Hoy siento miedo y no cobijo, como quien penetra en una casa llena de fantasmas, árboles sombríos a media luz en la tarde apagada.
Los coches atraen más que los pájaros, y la calle, a mi derecha, ejerce una fuerza casi palpable que tira del hilo invisible atado a la cintura. No se oyen piares, solo sirenas, y a duras penas se dibuja un camino de tam tam que para, como calle cortada, a la tercera palmada de tambor.
Empeño el andar absorbida por diminutos setos curvados en el paseo de los reyes. Se apagan los motores y se encienden los pasos, y se abre la calma de una exalación profunda y no contenida. Respiro, al fin, y la droga del aroma embota la alerta y acompasa el corazón con los timbales.
Lago. Demasiada gente hace el lugar extraño y no extrañado, demasiados muertos en el agua, demasiadas barcas, demasiado canto y demasiada bicicleta que interrumpe mi camino.
Solo los pasillos en claroscuro, verde negro, destello blanco, solo los árboles curvados dan descanso a la mirada rota y reavivan la comisura de los labios, sueño de ojos abiertos y emoción que precipita el aire a los pulmones.
Ay, Retiro, aún te recuerdo en los bancos solitarios, pero con mi soledad te dejo, con tu palpitar me marcho.
Despacio, como velo suave, como seda mecida por la brisa de El Retiro, llega la noche más corta del año, preludio de San Juan, en un mes de junio que pasa del cuarenta de mayo con el sayo puesto. Vestida de tímida y sonrosada, como si no quisiera llegar nunca para no acabar tan pronto, se envuelve y desenvuelve en papel de regalo satinado y claro, luz de atardecer.
En lo alto Luna, a media luz, de media cara, la sonrisa asomando pícara y los ojos derramados en dulzura y generosa concesión.

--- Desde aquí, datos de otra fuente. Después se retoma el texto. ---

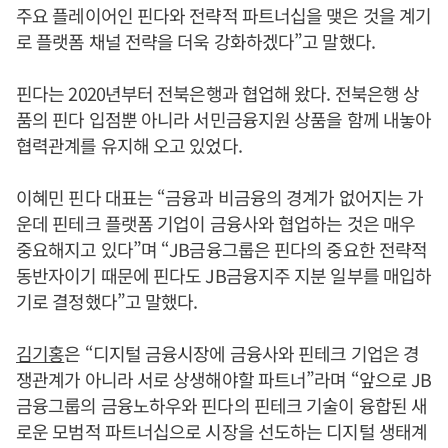
주요 플레이어인 핀다와 전략적 파트너십을 맺은 것을 계기
로 플랫폼 채널 전략을 더욱 강화하겠다”고 말했다.
핀다는 2020년부터 전북은행과 협업해 왔다. 전북은행 상
품의 핀다 입점뿐 아니라 서민금융지원 상품을 함께 내놓아
협력관계를 유지해 오고 있었다.
이혜민 핀다 대표는 “금융과 비금융의 경계가 없어지는 가
운데 핀테크 플랫폼 기업이 금융사와 협업하는 것은 매우
중요해지고 있다”며 “JB금융그룹은 핀다의 중요한 전략적
동반자이기 때문에 핀다도 JB금융지주 지분 일부를 매입하
기로 결정했다”고 말했다.
김기홍
은 “디지털 금융시장에 금융사와 핀테크 기업은 경
쟁관계가 아니라 서로 상생해야할 파트너”라며 “앞으로 JB
금융그룹의 금융노하우와 핀다의 핀테크 기술이 융합된 새
로운 모범적 파트너십으로 시장을 선도하는 디지털 생태계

Hoy no brilla tanto, tráslucido el cielo en lugar de opaco.
Abajo frío, escalofrío, baño de letras sin melodía y sonoro aplauso que el eco reverbera y repite estrepitoso: 'plac, plac, plac pla', como taconeo que acompaña el latido de la oscuridad mientras llega el día, corto, un segundo más corto, cada atardecer más corto, hasta que el compás lo reemplace el 'tic, tac, tic ta' de un reloj estropeado.
Gana la noche, se muere el día, y en las calles sombrías de Madrid se encienden luces de farola, espigas de acero coronadas de algodón de azúcar y cristal brillante.
Hay un cuadro en una sala de espera ante el que siempre me pregunto si las cosas vienen o van, tan diferente es. Se adivina un pasillo en cuatro trazos oblicuos que dirigen la perspectiva a un fondo en el infinito, no mucho más cerca.
Decenas de líneas diminutas, algunas más grandes, otras casi invisibles a la atenuada mirada miope, se vienen encima, o se van; en ambas posibilidades, con la fuerza de una explosión, la fiereza de la energía que absorbe un agujero negro.
Acaso es la calma de un instante agarrado a la vida y aprisionado en un cuadro, sin ir ni volver, en quietud eterna.
Y la mirada se abre sin venda para ver que la respuesta es tan clara como el fondo blanco del lienzo sin maquillar: ni vienen ni van, están quietas, y los cuadros no son vida, sino cárceles de tela.
La perspectiva se queda coja sin la pata del tiempo.
Me atrevo tímidamente a bordearte, Retiro ensoñado y frío en la noche de marzo, y no hay verja negra ni apliques dorados y puntiagudos que puedan detener el ímpetu refrenado del fresco correr del aire aromado por la hierba que, aún contenido por la contaminación de la calle Alcalá, se acerca a saludar mis mejillas.
Entreveo, a duras penas, los mismos árboles, con las mismas hojas que he visto brotar y caer y brotar de nuevo, cada año una pizca más altos. En la negrura que cubre las copas no alcanzo a distinguir el final, pero sé que están ahí balanceándose las ramas por el mismo aire que empuja mis labios para levantar una sonrisa que no expresa alegría, sino la tranquilidad de ver una cara amable.
Borbotean en el estómago las hojas que el aire lleva; huele a primavera. Sacude la piel el agua que la humedad desprende; sabe a invierno. E invitan los pies, y la mirada, y el recuerdo, y la emoción, anhelo, invitan todos juntos, Retiro, a visitarte y a pedir consuelo de bosque oscuro y abrazo protector en el cobijo frío y suave de tus bancos templados huyendo de la piedra helada.
Lloro por ti al ver, a los pies de tus árboles, hermanos asesinados para ser convertidos en asientos de madera pulida.